Indeed, many comments were negative with some asking whether this was a skill that could be taught at all and others suggesting that formalised reflection was inappropriate.
"I think it's something that you do off your own back; it's not really something that you can integrate into a course." "I don't know if you can really teach people how to reflect. Surely you just do that."
For example, several students commented that reflection on an individual task was done almost unconsciously: "...in a real life situation if you make a mistake, if you I don't know prescribe the wrong drug or y'know harm a patient, you're going to reflect on that anyway, if you're a competent doctor and learn from your mistakes so I don't find it particularly useful writing down." Whilst a few students recognised some potential value in reflection, some students felt that they would face difficulties in reflecting, particularly worrying that they may become over-critical of themselves.
"It's not necessarily good though if you're the type of person who's really hard on themselves because like, you're not going to, like, benefit from it, it's just going to make you doubt yourself, even more than you already do." When this was explored further, they discussed how developing such skills as an undergraduate would be of use when they came to work as a foundation doctor.
"I got the impression from the start that portfolios were just for practice of doing portfolios before we actually have to do them for our job."
Benefits of the portfolio
Students were then given an example of portfolio content to illustrate some of the potential benefits. The potential advantages in having skills and material to aid in completing foundation programme application were widely perceived as important.
"I agree if it was emphasised from the beginning, you know this is going to be helpful and you know you will need to answer these type of questions when you're applying for your first post, I think people would spend more time on it and it would be sort of seen that there's a purpose to it."
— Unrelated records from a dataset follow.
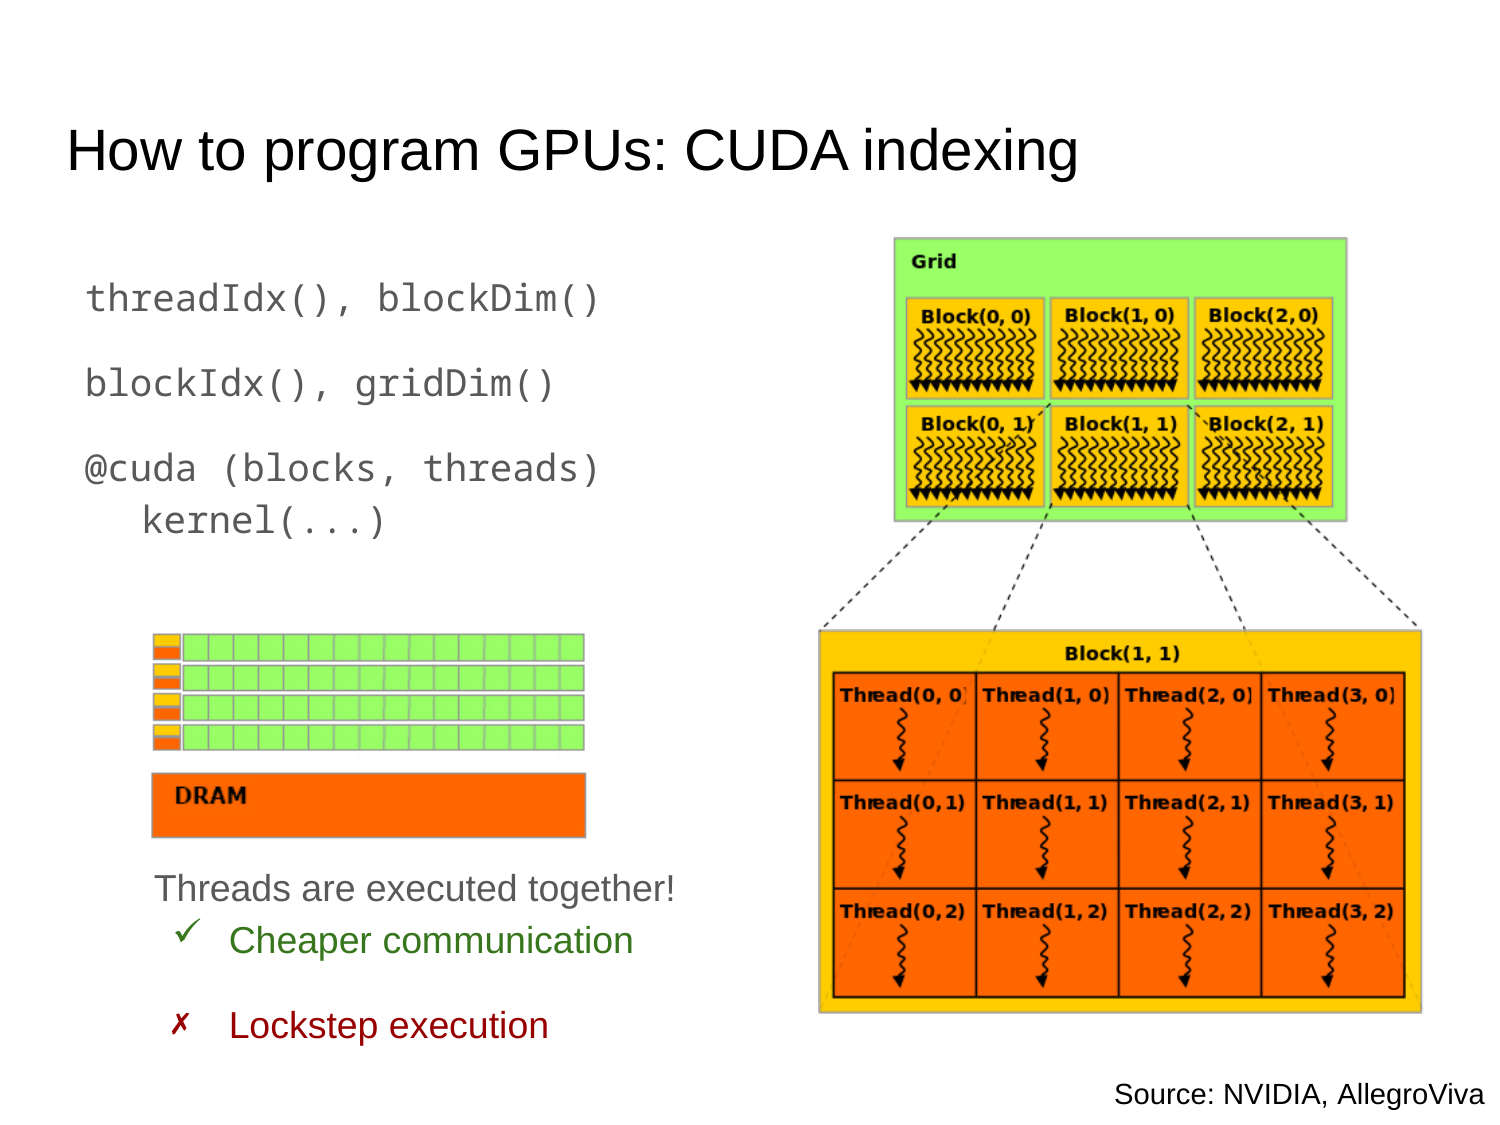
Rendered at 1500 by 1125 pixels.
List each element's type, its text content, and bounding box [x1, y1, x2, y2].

list Threads are executed together! Cheaper communication Lockstep execution [138, 842, 716, 1035]
list threadIdx(), blockDim() blockIdx(), gridDim() @cuda (blocks, threads) kernel(...) [51, 252, 779, 505]
picture [784, 204, 1457, 1048]
picture [146, 631, 599, 843]
title How to program GPUs: CUDA indexing [51, 97, 1449, 223]
text_box Source: NVIDIA, AllegroViva [1034, 1064, 1500, 1125]
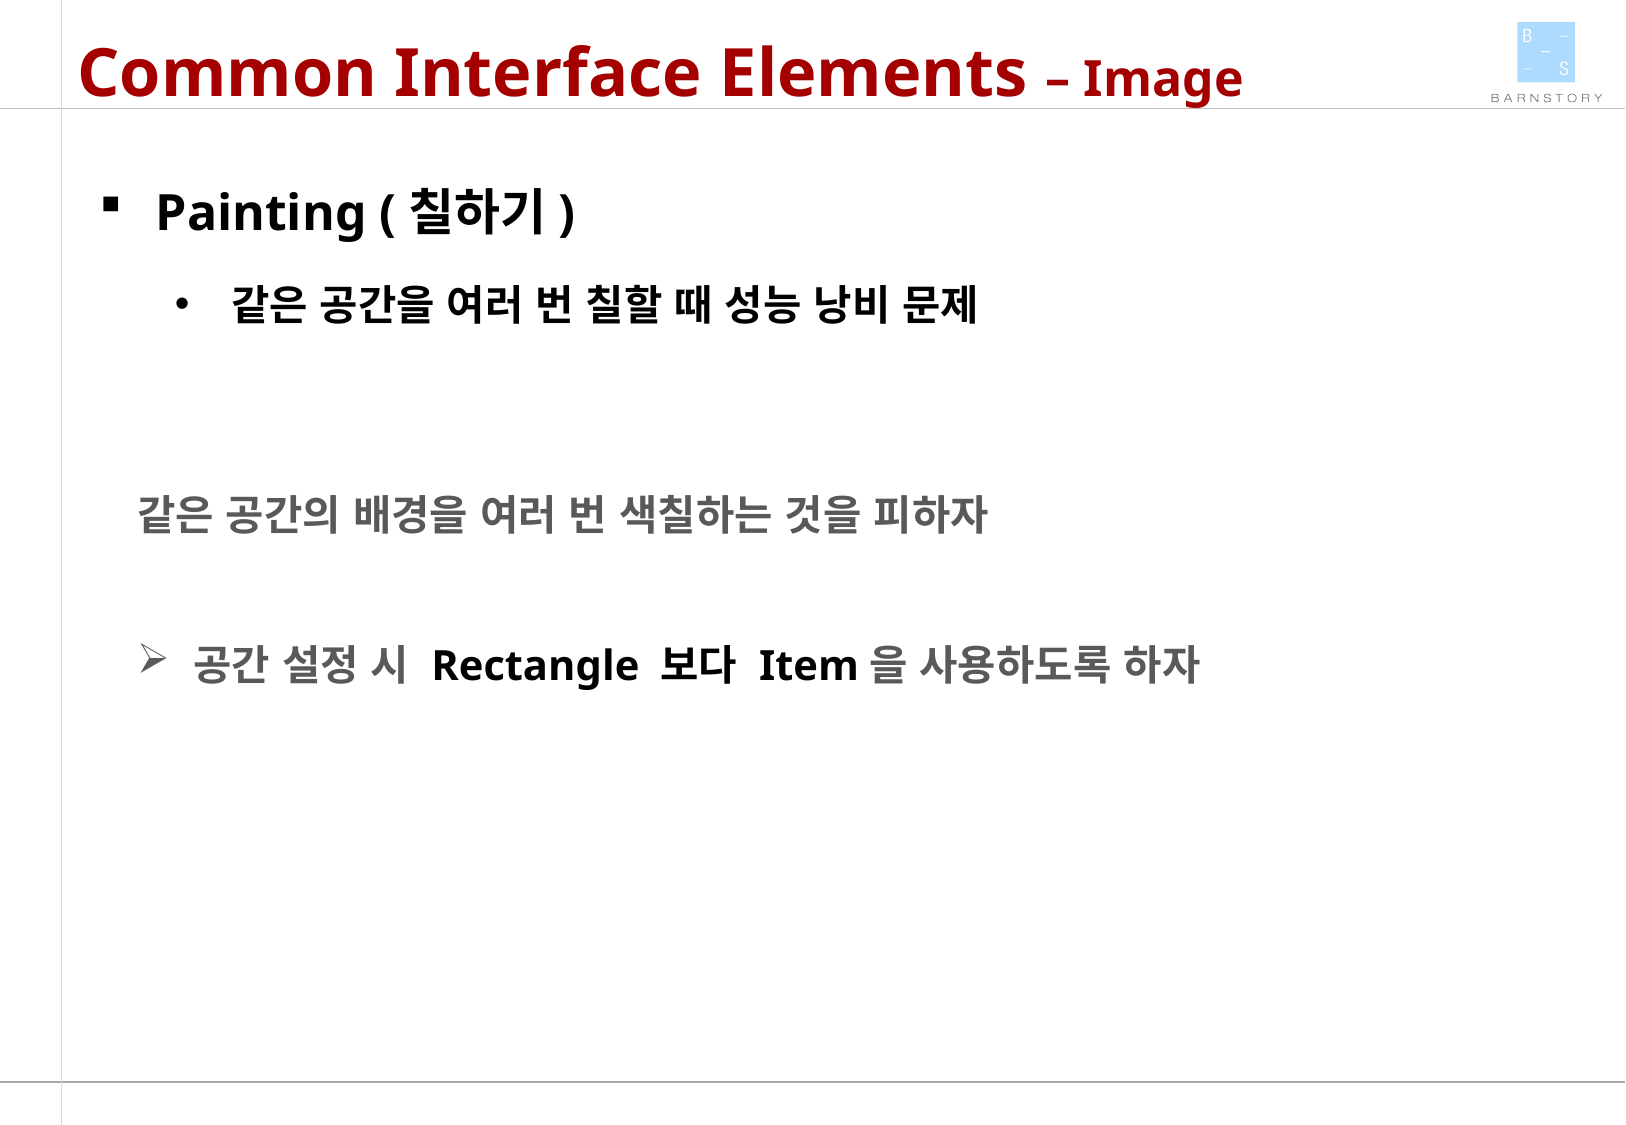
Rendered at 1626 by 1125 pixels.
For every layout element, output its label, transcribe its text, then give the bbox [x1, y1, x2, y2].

text_box 같은 공간의 배경을 여러 번 색칠하는 것을 피하자 공간 설정 시 Rectangle 보다 Item을 사용하도록 하자 [122, 481, 1503, 696]
text_box 같은 공간을 여러 번 칠할 때 성능 낭비 문제 [160, 271, 1541, 337]
text_box Common Interface Elements – Image [62, 22, 1483, 117]
picture [1483, 12, 1608, 107]
text_box Painting (칠하기) [84, 173, 1541, 248]
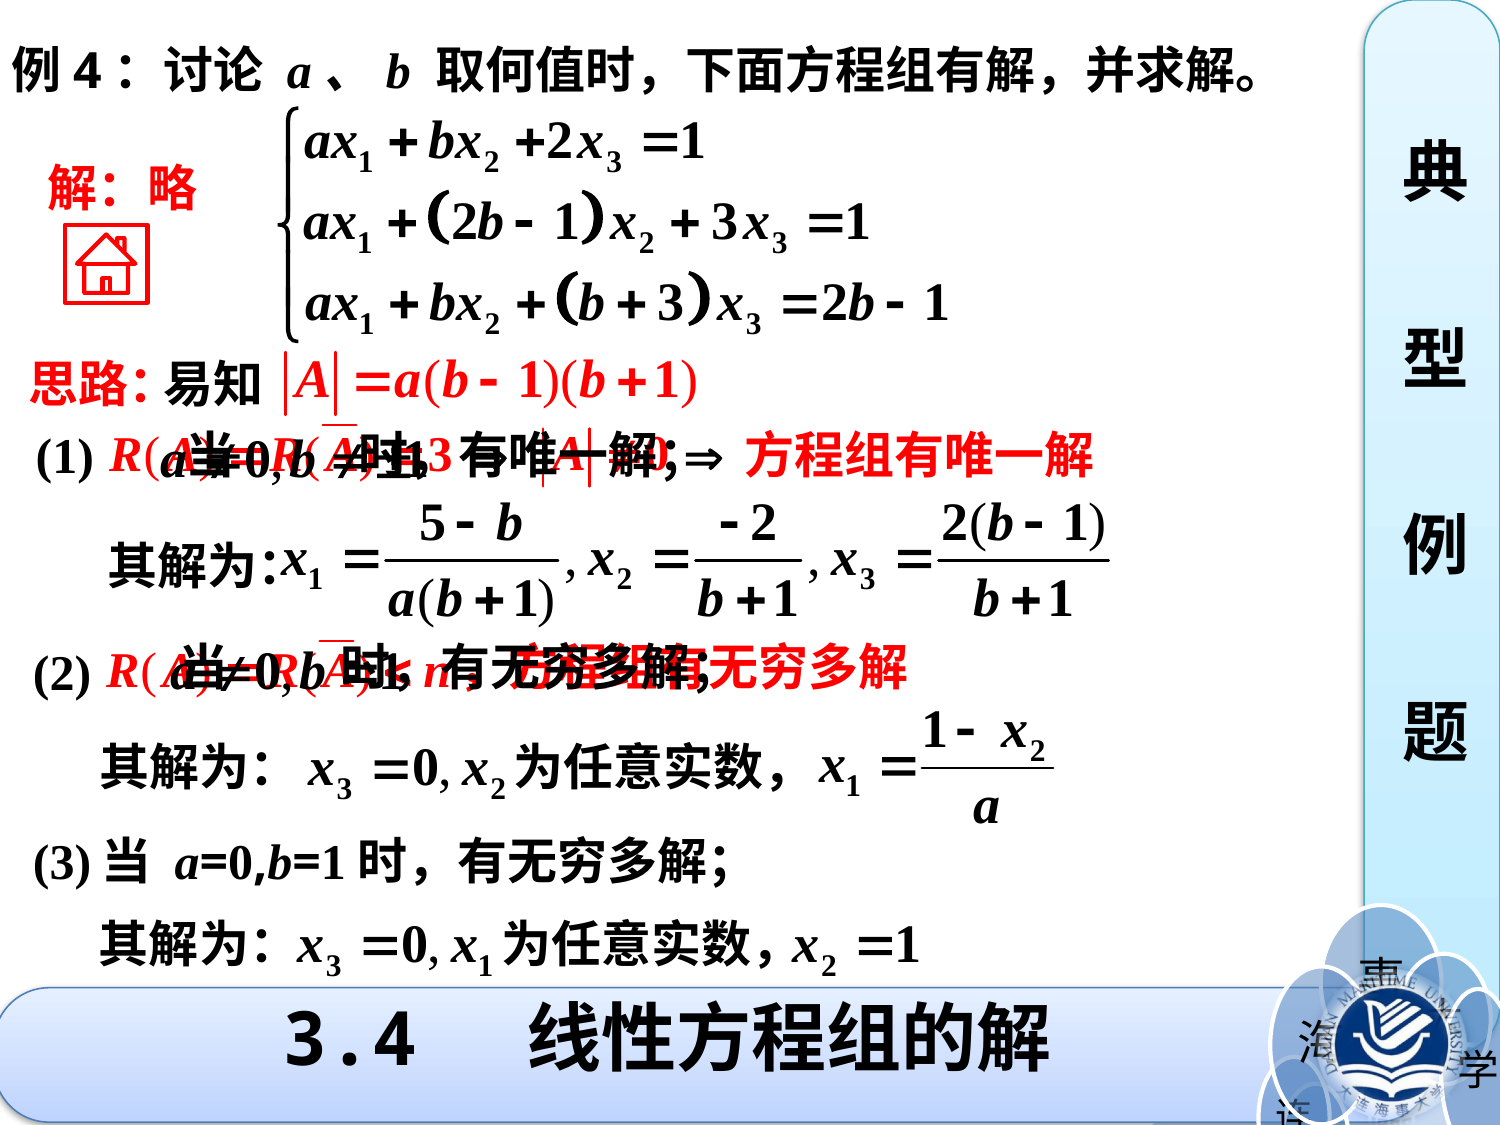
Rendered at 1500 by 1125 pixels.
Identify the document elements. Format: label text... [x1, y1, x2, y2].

picture [1310, 960, 1481, 1114]
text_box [88, 415, 806, 492]
text_box 思路： [14, 344, 146, 420]
title 3.4 线性方程组的解 [29, 987, 1305, 1083]
text_box (1) [20, 415, 87, 491]
text_box 例4：讨论 a、b 取何值时，下面方程组有解，并求解。 [0, 30, 1300, 106]
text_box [806, 415, 1113, 492]
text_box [91, 493, 1114, 634]
text_box 解：略 [32, 148, 242, 224]
text_box 当 a=0,b=1时，有无穷多解； [86, 839, 773, 897]
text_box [82, 700, 1058, 831]
text_box (3) [18, 822, 86, 897]
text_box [271, 101, 1112, 348]
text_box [833, 628, 928, 699]
subtitle 典 型 例 题 [1387, 28, 1471, 917]
text_box (2) [18, 633, 83, 709]
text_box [88, 628, 831, 699]
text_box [79, 904, 934, 981]
text_box [63, 223, 150, 305]
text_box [147, 344, 703, 413]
Other benefits of the portfolio included the view that a portfolio would prepare the students for when they came to use portfolios in future (when working as a doctor) and that they could use the portfolio as a useful record of non-academic achievements such as extra-curricular activities. For example, "It's good to get into the mind-set because we'll have to do this, I assume, all the way through." Overall, benefits were perceived in terms of concrete outcomes such as job applications or making post graduate life easier. Understanding of portfolio based learning as a learning tool and for personal development was lacking.